A further slowing in growth
The China Australia Free Trade Agreement (ChAFTA) is a source of significant optimism for many of our business clients, most notably our small and medium sized business clients who are the key employer base in Australia and who generate a significant percentage of our country’s economic activity.
The agreement allows our customers to progressively get back onto a level playing field with competitors in other countries who have already concluded a free trade agreement with China, as tariffs on agreed goods and services are progressively reduced to zero.
This is good news for Australian exporters and importers, particularly at a time when demand in China for Australian food products is growing so strongly. It’s also good news for clients sourcing inputs to their Australian supply chain or sourcing product from China for sale in Australia, as their input costs should decrease over time as tariffs reduce to zero.
The importance of government in China cannot be over-emphasised and the coming into force is a strong signal that the trade and investment relationship between our two countries is ‘open for business’. This is translating to heightened interest from Chinese clients in investing in Australia. When coupled with the lower exchange rate (versus the USD and the RMB) this creates an environment that’s very attractive for Chinese investment and current sectors of real strength are agribusiness and food (in particular dairy and beef); health foods, vitamins and supplements; and property.
Opportunities for Australia
In terms of China, the government is very heavily focused on transitioning the Chinese economy from an investment and export led growth model to more of a domestic consumption led, services focused growth model. This creates opportunities for Australian investment into services sectors where we have a strong track record, in particular healthcare, education, tourism and financial services. Evidence of this shift away from traditional manufacturing to services growth is well underway in China.

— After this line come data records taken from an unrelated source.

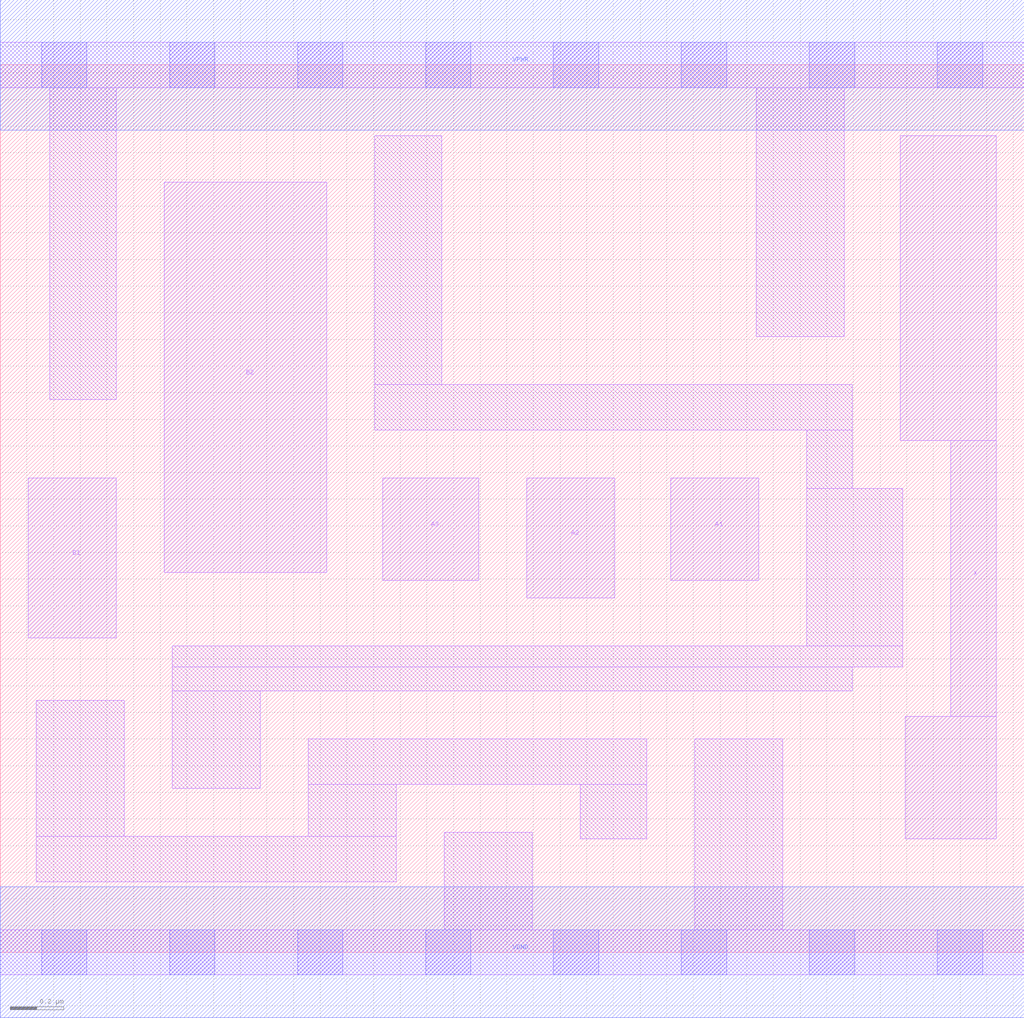
<source format=lef>
# Copyright 2020 The SkyWater PDK Authors
#
# Licensed under the Apache License, Version 2.0 (the "License");
# you may not use this file except in compliance with the License.
# You may obtain a copy of the License at
#
#     https://www.apache.org/licenses/LICENSE-2.0
#
# Unless required by applicable law or agreed to in writing, software
# distributed under the License is distributed on an "AS IS" BASIS,
# WITHOUT WARRANTIES OR CONDITIONS OF ANY KIND, either express or implied.
# See the License for the specific language governing permissions and
# limitations under the License.
#
# SPDX-License-Identifier: Apache-2.0

VERSION 5.7 ;
  NOWIREEXTENSIONATPIN ON ;
  DIVIDERCHAR "/" ;
  BUSBITCHARS "[]" ;
UNITS
  DATABASE MICRONS 200 ;
END UNITS
MACRO sky130_fd_sc_lp__o32a_lp
  CLASS CORE ;
  FOREIGN sky130_fd_sc_lp__o32a_lp ;
  ORIGIN  0.000000  0.000000 ;
  SIZE  3.840000 BY  3.330000 ;
  SYMMETRY X Y R90 ;
  SITE unit ;
  PIN A1
    ANTENNAGATEAREA  0.313000 ;
    DIRECTION INPUT ;
    USE SIGNAL ;
    PORT
      LAYER li1 ;
        RECT 2.515000 1.395000 2.845000 1.780000 ;
    END
  END A1
  PIN A2
    ANTENNAGATEAREA  0.313000 ;
    DIRECTION INPUT ;
    USE SIGNAL ;
    PORT
      LAYER li1 ;
        RECT 1.975000 1.330000 2.305000 1.780000 ;
    END
  END A2
  PIN A3
    ANTENNAGATEAREA  0.313000 ;
    DIRECTION INPUT ;
    USE SIGNAL ;
    PORT
      LAYER li1 ;
        RECT 1.435000 1.395000 1.795000 1.780000 ;
    END
  END A3
  PIN B1
    ANTENNAGATEAREA  0.313000 ;
    DIRECTION INPUT ;
    USE SIGNAL ;
    PORT
      LAYER li1 ;
        RECT 0.105000 1.180000 0.435000 1.780000 ;
    END
  END B1
  PIN B2
    ANTENNAGATEAREA  0.313000 ;
    DIRECTION INPUT ;
    USE SIGNAL ;
    PORT
      LAYER li1 ;
        RECT 0.615000 1.425000 1.225000 2.890000 ;
    END
  END B2
  PIN X
    ANTENNADIFFAREA  0.404700 ;
    DIRECTION OUTPUT ;
    USE SIGNAL ;
    PORT
      LAYER li1 ;
        RECT 3.375000 1.920000 3.735000 3.065000 ;
        RECT 3.395000 0.425000 3.735000 0.885000 ;
        RECT 3.565000 0.885000 3.735000 1.920000 ;
    END
  END X
  PIN VGND
    DIRECTION INOUT ;
    USE GROUND ;
    PORT
      LAYER met1 ;
        RECT 0.000000 -0.245000 3.840000 0.245000 ;
    END
  END VGND
  PIN VPWR
    DIRECTION INOUT ;
    USE POWER ;
    PORT
      LAYER met1 ;
        RECT 0.000000 3.085000 3.840000 3.575000 ;
    END
  END VPWR
  OBS
    LAYER li1 ;
      RECT 0.000000 -0.085000 3.840000 0.085000 ;
      RECT 0.000000  3.245000 3.840000 3.415000 ;
      RECT 0.135000  0.265000 1.485000 0.435000 ;
      RECT 0.135000  0.435000 0.465000 0.945000 ;
      RECT 0.185000  2.075000 0.435000 3.245000 ;
      RECT 0.645000  0.615000 0.975000 0.980000 ;
      RECT 0.645000  0.980000 3.195000 1.070000 ;
      RECT 0.645000  1.070000 3.385000 1.150000 ;
      RECT 1.155000  0.435000 1.485000 0.630000 ;
      RECT 1.155000  0.630000 2.425000 0.800000 ;
      RECT 1.405000  1.960000 3.195000 2.130000 ;
      RECT 1.405000  2.130000 1.655000 3.065000 ;
      RECT 1.665000  0.085000 1.995000 0.450000 ;
      RECT 2.175000  0.425000 2.425000 0.630000 ;
      RECT 2.605000  0.085000 2.935000 0.800000 ;
      RECT 2.835000  2.310000 3.165000 3.245000 ;
      RECT 3.025000  1.150000 3.385000 1.740000 ;
      RECT 3.025000  1.740000 3.195000 1.960000 ;
    LAYER mcon ;
      RECT 0.155000 -0.085000 0.325000 0.085000 ;
      RECT 0.155000  3.245000 0.325000 3.415000 ;
      RECT 0.635000 -0.085000 0.805000 0.085000 ;
      RECT 0.635000  3.245000 0.805000 3.415000 ;
      RECT 1.115000 -0.085000 1.285000 0.085000 ;
      RECT 1.115000  3.245000 1.285000 3.415000 ;
      RECT 1.595000 -0.085000 1.765000 0.085000 ;
      RECT 1.595000  3.245000 1.765000 3.415000 ;
      RECT 2.075000 -0.085000 2.245000 0.085000 ;
      RECT 2.075000  3.245000 2.245000 3.415000 ;
      RECT 2.555000 -0.085000 2.725000 0.085000 ;
      RECT 2.555000  3.245000 2.725000 3.415000 ;
      RECT 3.035000 -0.085000 3.205000 0.085000 ;
      RECT 3.035000  3.245000 3.205000 3.415000 ;
      RECT 3.515000 -0.085000 3.685000 0.085000 ;
      RECT 3.515000  3.245000 3.685000 3.415000 ;
  END
END sky130_fd_sc_lp__o32a_lp
END LIBRARY

</source>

The middle class in China is growing strongly, with current estimates of around 150 million middle class citizens and forecasts that this will rise by a further 850 million people by 2030. This translates of course to stronger purchasing power, borne out by current annual retail sales growth running at 11 percent.
China has long been touted as the ‘manufacturer to the world’, but as local wages costs rise some global manufacturers are considering their options and either moving their manufacturing facilities to lower wage cost economies, such as Vietnam, Bangladesh and Indonesia, or ‘hedging their bets’ under a so-called ‘China plus one’ strategy and adding additional manufacturing capability in one of those countries.
The rise in purchasing power in China is also encouraging global producers to look more to selling their products in China as opposed to manufacturing in China and exporting to the rest of the world.
A popular China online shopping day, ‘Singles Day’ (so named because it’s held annually on 11 November, which as a date translates to ‘1111’) generated sales totalling a staggering RMB91.2 billion (almost AUD20 billion) in one day! An estimated 120,000 online sales orders were made each minute and the online shopping giant Alibaba predicted that it would need 1.7 million couriers, 400,000 vehicles and 200 planes to deliver all of the goods purchased.
Lastly, Australia saw 1 million Chinese visitors for the first time in a calendar year in 2015, with current forecasts for an increase to 1.2 million visitors by 2020.
This interest in Australia of course presents fantastic opportunities for Australia’s tourism and hospitality industries, retailers, transport, events and education industries, not to mention many sideline businesses that’ll also benefit significantly. So now is the time to prepare for this opportunity with attractive offerings catering to Chinese tastes.